Argo CD Autopilot is a command line tool for bootstrapping Argo CD and managed applications into Kubernetes clusters. It originated from engineers at Codefresh as an ancillary project to Argo CD. And, it seeks to take away some of the complexity of bootstrapping an Argo CD GitOps implementation, as well as to provide a sane repo structure for the configuration of the managed applications. It still uses ApplicationSet and Application objects under the covers, but hides the complexity behind its CLI. The price you pay for this simplified user experience, is an opinionated approach to the repo structure, and the way you might approach your deployment workflows.

In terms of bootstrapping Argo CD itself, however, it’s as simple as issuing a command:

$ argocd-autopilot repo bootstrap \
    --repo https://github.com/nbrownuk/argocd-bootstrap \
    --git-token "$(< ./github-token)"

The net result is the creation of a Git repo (hence, the need to supply a personal access token with ‘repo’ privileges) containing a prescribed directory structure, with all of the necessary configuration elements to enable self-management of Argo CD. It also results in the deployment of Argo CD to the cluster addressed by your current context. From here you can use the CLI to create projects and applications for management by Argo CD, with the necessary configuration automatically created in the Git repo.

.
├── apps
│  ├── podinfo
│  │  ├── base
│  │  │  └── kustomization.yaml
│  │  └── overlays
│  │     └── prod
│  │        ├── config.json
│  │        └── kustomization.yaml
│  └── README.md
├── bootstrap
│  ├── argo-cd
│  │  └── kustomization.yaml
│  ├── argo-cd.yaml
│  ├── cluster-resources
│  │  ├── in-cluster
│  │  │  ├── argocd-ns.yaml
│  │  │  └── README.md
│  │  └── in-cluster.json
│  ├── cluster-resources.yaml
│  └── root.yaml
└── projects
   ├── prod.yaml
   └── README.md

The directory structure above is an example of a configured Git repo when using Argo CD Autopilot.

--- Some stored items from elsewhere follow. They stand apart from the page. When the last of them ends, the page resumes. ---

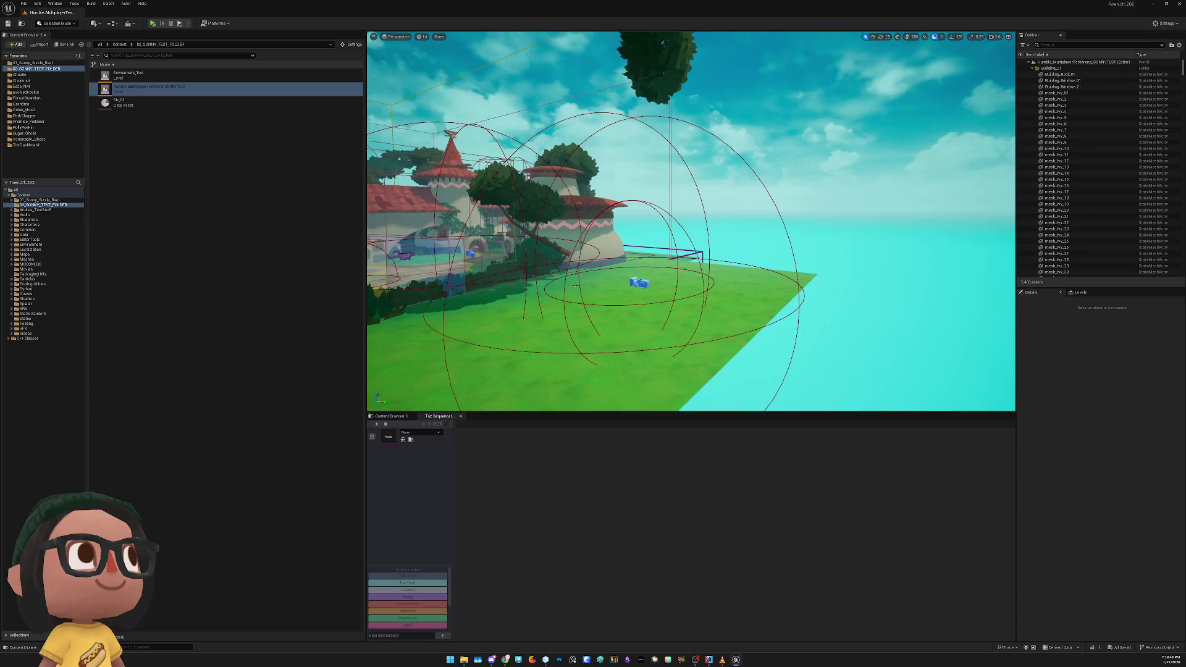
Paste the fence rails into the arena, move them along X, and select CINEMATIC_COW_CAM
drag(559, 281, 593, 272)
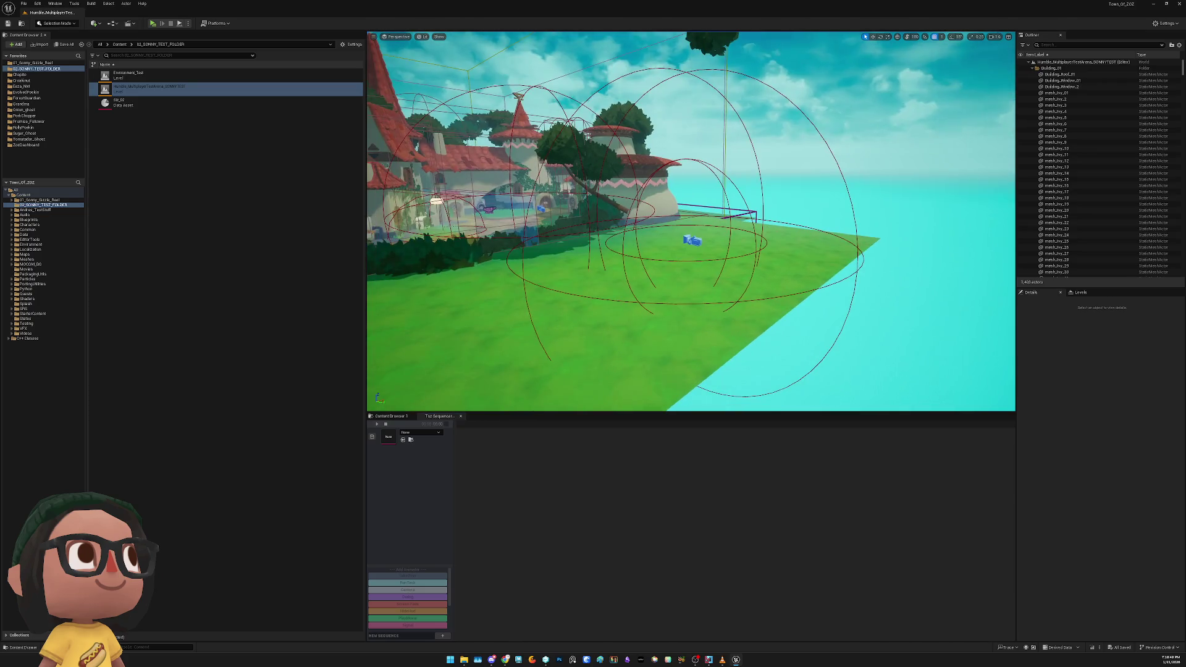
click(538, 297)
mouse_move(537, 297)
mouse_down()
mouse_move(690, 304)
mouse_move(605, 301)
mouse_up()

It’s early days for the Argo CD Autopilot project, with some features still missing. For example, its CLI doesn’t yet support the use of Helm charts as the embodiment of application configuration, although it’s possible to work around this using the limited support provided by Kustomize. Argo CD Autopilot isn’t necessarily for everybody, especially given its opinionated approach. But, if you’re looking for a convenient method for bootstrapping Argo CD, it does the job perfectly. It even allows you to recover from the loss of a cluster using the CLI, by bootstrapping with reference to the original Git repo as the source of truth.